In der Abstellkammer stand noch der zusammengerollte Teppich, den mein Ex-Mann nach der Trennung nicht mitgenommen hatte. Als ich ihn endlich auseinanderzog, schnürte mir etwas Unsichtbares die Kehle zu.

Hannah hatte immer geglaubt, ihr Leben könne man, wenn man wollte, als Beispiel unter das Wort „Normalität“ in ein Wörterbuch setzen. Darin lag keine Bitterkeit, kein Spott und auch keine heimliche Klage. Sie mochte diese berechenbare, warme, unaufgeregte Welt wirklich. Zehn Ehejahre mit Tobias waren ihr im Rückblick wie ein langer heller Tag erschienen, ruhig, vertraut und fast wolkenlos. Kennengelernt hatten sie sich noch an der Hochschule, wobei Hannah bald merkte, dass endlose Vorlesungen über Betriebswirtschaft nicht ihr Weg waren.
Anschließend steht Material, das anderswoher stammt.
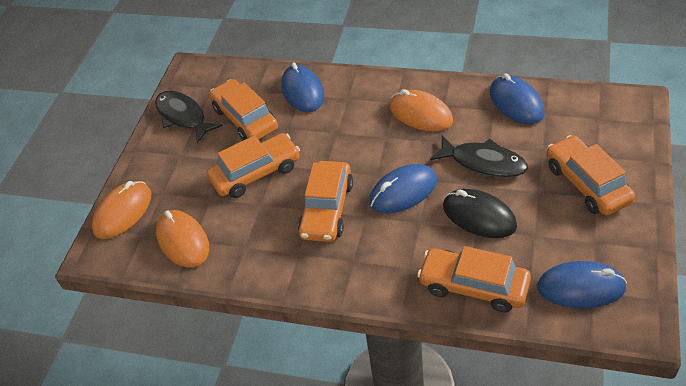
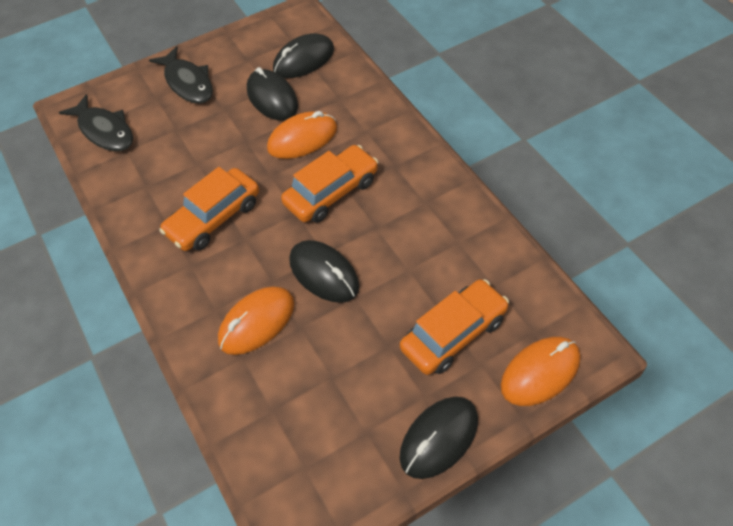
black mouse: 1 -> 4
blue mouse: 4 -> 0
orange car: 5 -> 3

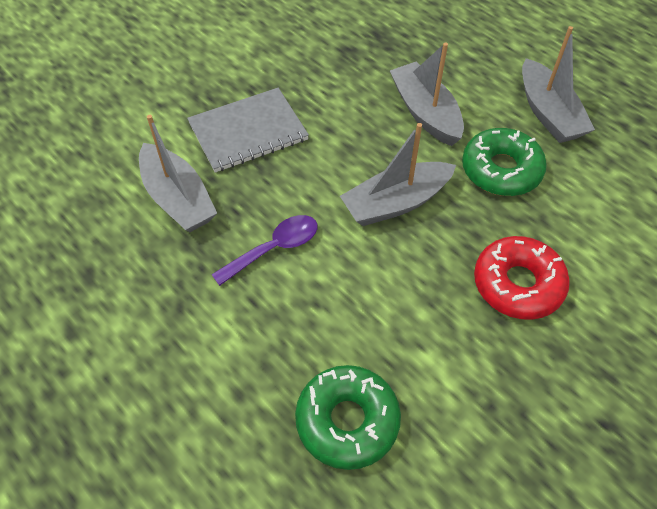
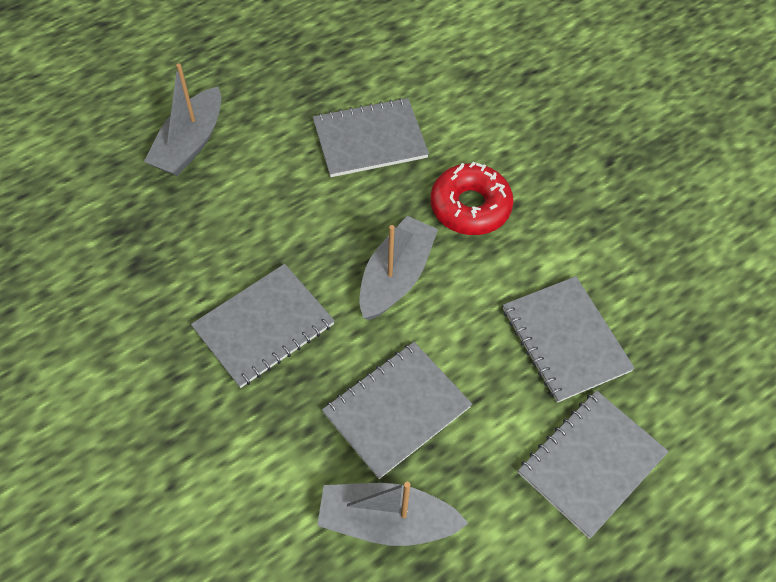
green donut: 2 -> 0
grey boat: 4 -> 3
grey notebook: 1 -> 5
purple spoon: 1 -> 0

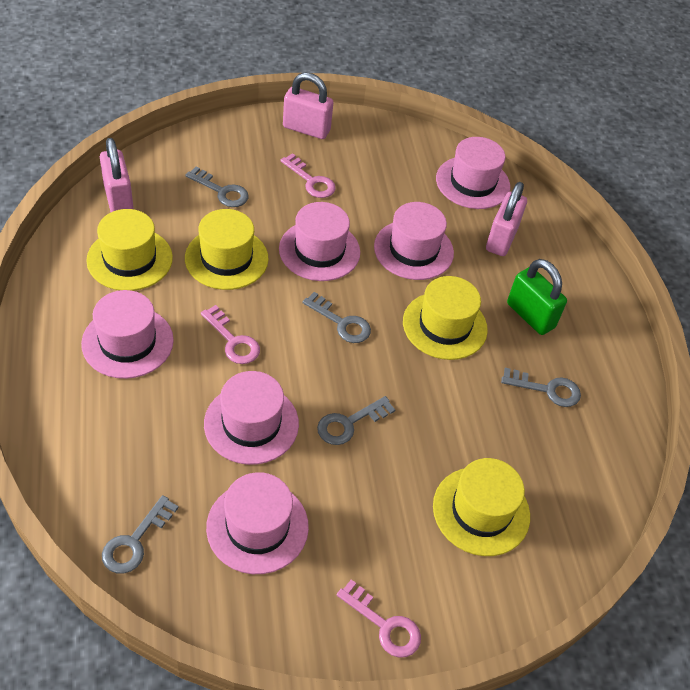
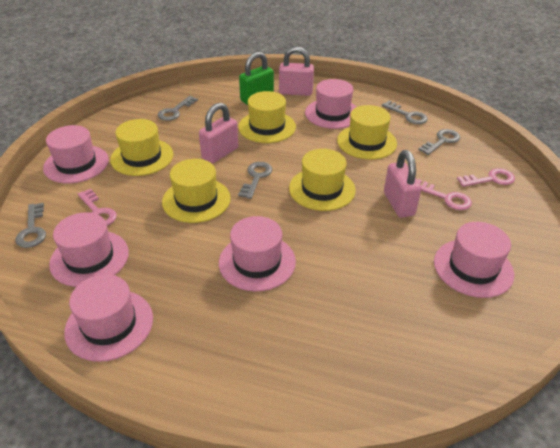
yellow hat: 4 -> 5

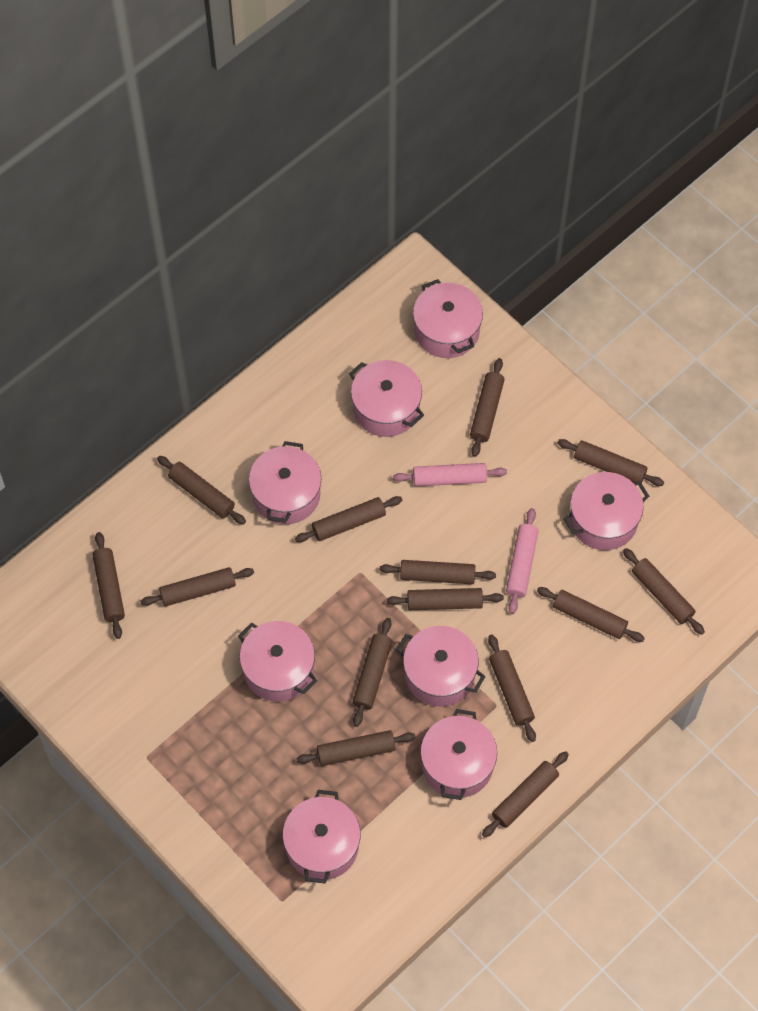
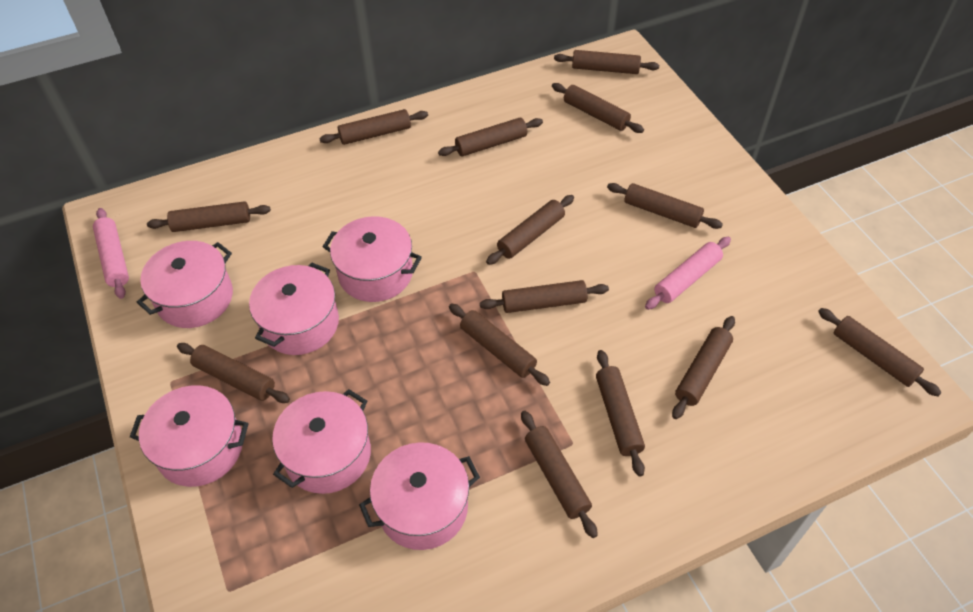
pink pot: 8 -> 6

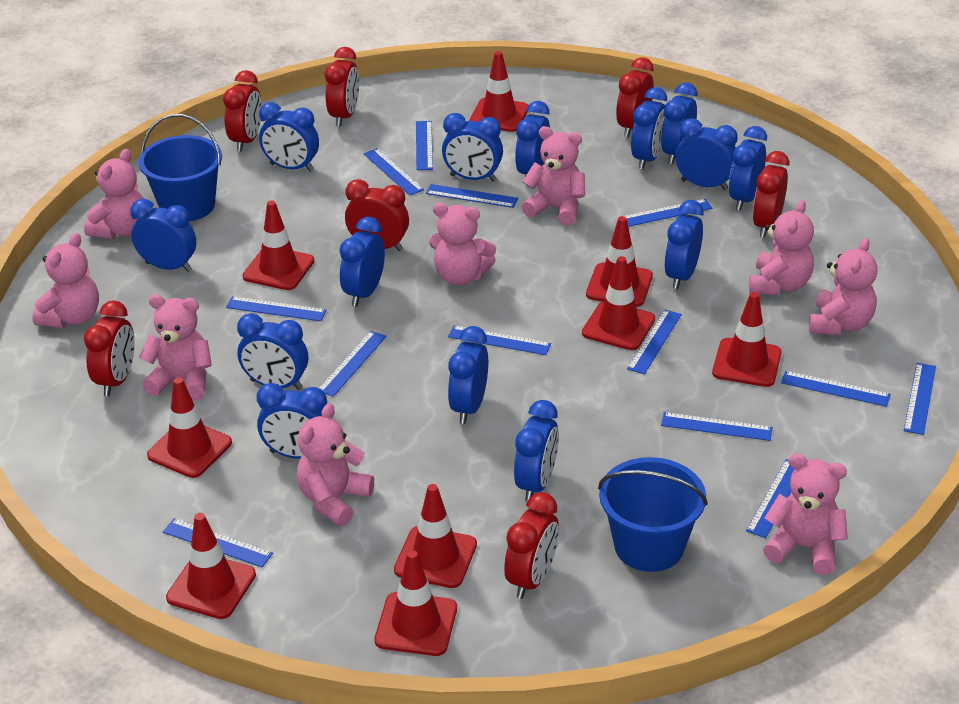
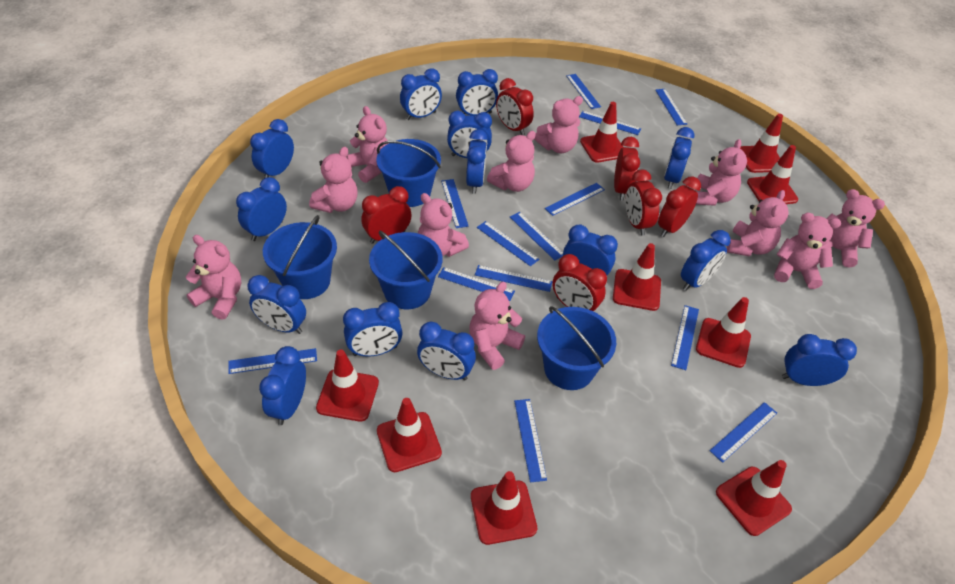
blue bucket: 2 -> 4
pink teddy bear: 9 -> 11
red clock: 7 -> 6

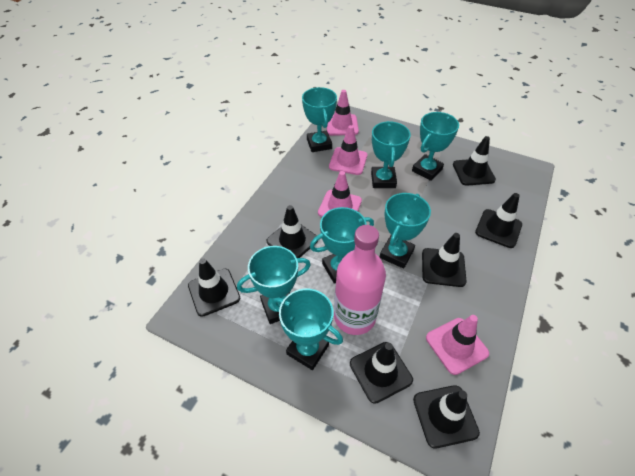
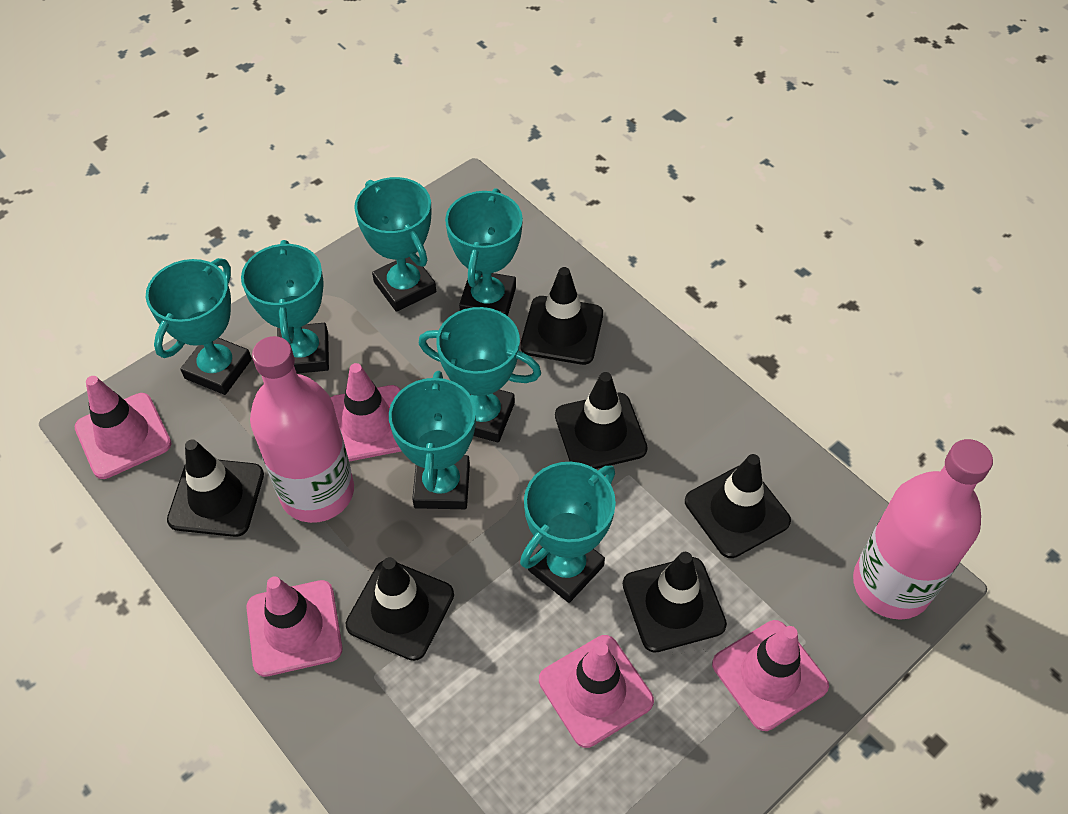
black traffic cone: 7 -> 6
pink bottle: 1 -> 2
pink traffic cone: 4 -> 5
Sie exmatrikulierte sich, ging in die Beauty-Branche und ließ sich zur Friseurin und Coloristin ausbilden. In den letzten Jahren arbeitete sie in einem hellen, freundlichen Salon namens „Amelie“, nur zwei Straßen von ihrer großzügigen Dreizimmerwohnung in einem stillen Wohnviertel am Stadtrand entfernt.

Diese Nähe machte ihr Leben beinahe lächerlich praktisch. Morgens brachte sie die fünfjährige Emma auf dem Weg zur Arbeit in die Kita, tagsüber atmete sie die vertraute Mischung aus Haarfarbe, süß duftenden Shampoos und frischem Kaffee ein und half Frauen, sich schöner zu fühlen. Abends holte sie ihre Tochter wieder ab und ging nach Hause. Tobias war bei einer großen Spedition als Bereichsleiter angestellt: ordentliches Gehalt, seltene Dienstreisen, Firmenfeiern vor Weihnachten, Geburtstagsrunden im Büro. Alles war so, wie man es eben kannte. Ruhige Abende auf dem Sofa mit Serien, hektische Samstage in Einkaufszentren oder im Park, gelegentliche, aber unvermeidliche Besuche bei den Eltern im Schrebergarten. Hannah war sicher gewesen, dass sie eine echte, solide Familie hatten – eine kleine Festung, in der Lügen und Verrat keinen Platz fanden.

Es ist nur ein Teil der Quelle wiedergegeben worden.